Durch die Befähigung der Menschen zu Selbstbestimmung muss es auch um mehr globale Gerechtigkeit durch Wissen gehen und nicht um mehr Wirtschaftswachstum Einzelner. Brunold sieht ebenfalls eine Gefahr für unsere gesamte ethische Orientierung:
„Unbegrenzte Verfügungsmächte, Selbstverwirklichungsvorstellungen und Sofortbefriedigungsansprüche einerseits sowie die Begrenztheit der Erde und des „Systems Mensch“ bilden die Widersprüche[...]“ (vgl. Brunold 2004, S. 23). Entscheidend sind ebenso die Gestaltung des Zugangs zu Wissen und die Organisation von Bildungsstrukturen. Es muss daher die Aufgabe von Bildungspolitik, staatlichen und privatgesellschaftlichen Akteuren sein, mittels adäquaten Strukturen und Inhalten auf die oben aufgeworfenen Fragen Antworten zu liefern. Unter welchen Voraussetzungen dies gelingen kann und welche Entwicklungen die nachhaltige Entwicklung eher behindern, wird im Verlauf der Arbeit aufgezeigt.
1.2 Die Begrenztheit der Erde und die Notwendigkeit zum nachhaltigen Handeln
Die Begrenztheit der Erde offenbart sich in einem erhöhten Maße hinsichtlich der Endlichkeit von Ressourcen. Hier sprechen wir tatsächlich von einer globalen Herausforderung, denn diese betrifft den ganzen Globus. Wir leben in unüberschaubaren Abhängigkeitsverhältnissen mit allen Bewohnern der Welt. So sollte man, wenn es um die Suche nach Lösungsansätzen geht, die Abhängigkeitsverhältnisse so umfassend wie möglich zu betrachten versuchen im Sinne des Gleichgewichts von Ökonomie, Ökologie und sozialer Gerechtigkeit.

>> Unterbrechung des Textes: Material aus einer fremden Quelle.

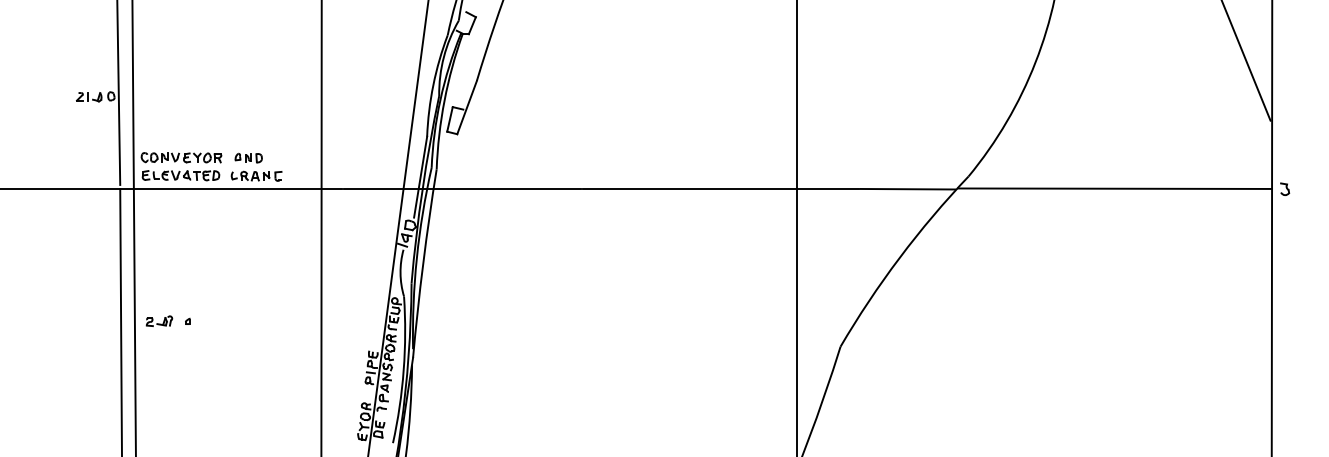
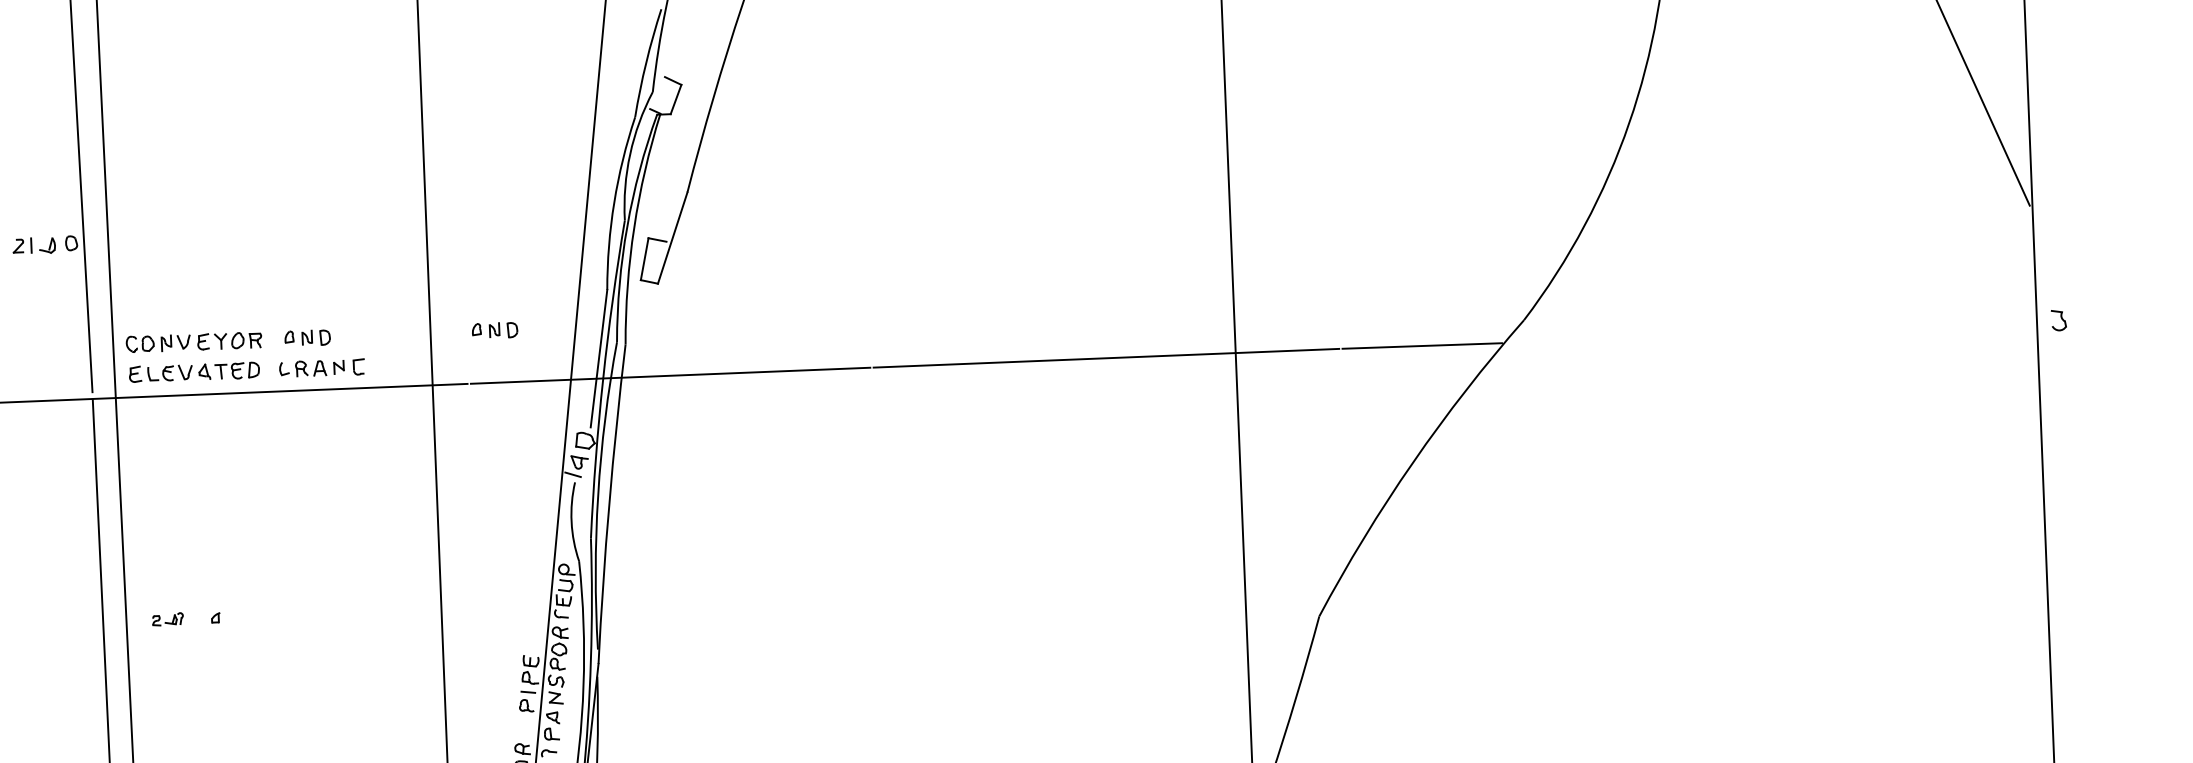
part: (359, 157) -> (494, 329), added
line: (1115, 188) -> (1772, 330), removed
part: (159, 320) -> (167, 618), size x0.7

Dass der technische Fortschritt der Industriegesellschaft schon längst den Zeitpunkt überschritten hat, an dem die Ökonomie und die Ökologie sich im Gleichgewicht entwickeln und bestehen können, ist bekannt. Der Club of Rome hat in seinem Bericht von 1972 erstmals auf die Grenzen des Wachstums aufmerksam gemacht. Der jüngst erschienene Bericht des Club of Rome „2052 A Global Forecast for the Next Forty Years” konstatiert, dass das Ökosystem Erde erheblich mehr belastet werde, als die Ressourcen es erlauben würden, mit dramatischen und irreversiblen Folgen (vgl. Club of Rome 2012, S. 3). Industrieländer seien in einem besonderen Maße für den Ressourcenverbrauch verantwortlich, denn Wachstum würde immer noch als „Selbstzweck angesehen und unkritisch mit Fortschritt und Lebensqualität identifiziert“ (ebd.). Der Club of Rome entwickelt ausgehend von diesen Feststellungen sieben Thesen, wie mit dem erhöhten Wachstum und dem Ressourcenverbrauch umgegangen werden kann, die gleichzeitig als Anstöße für konkrete Umsetzungsideen dienen sollen.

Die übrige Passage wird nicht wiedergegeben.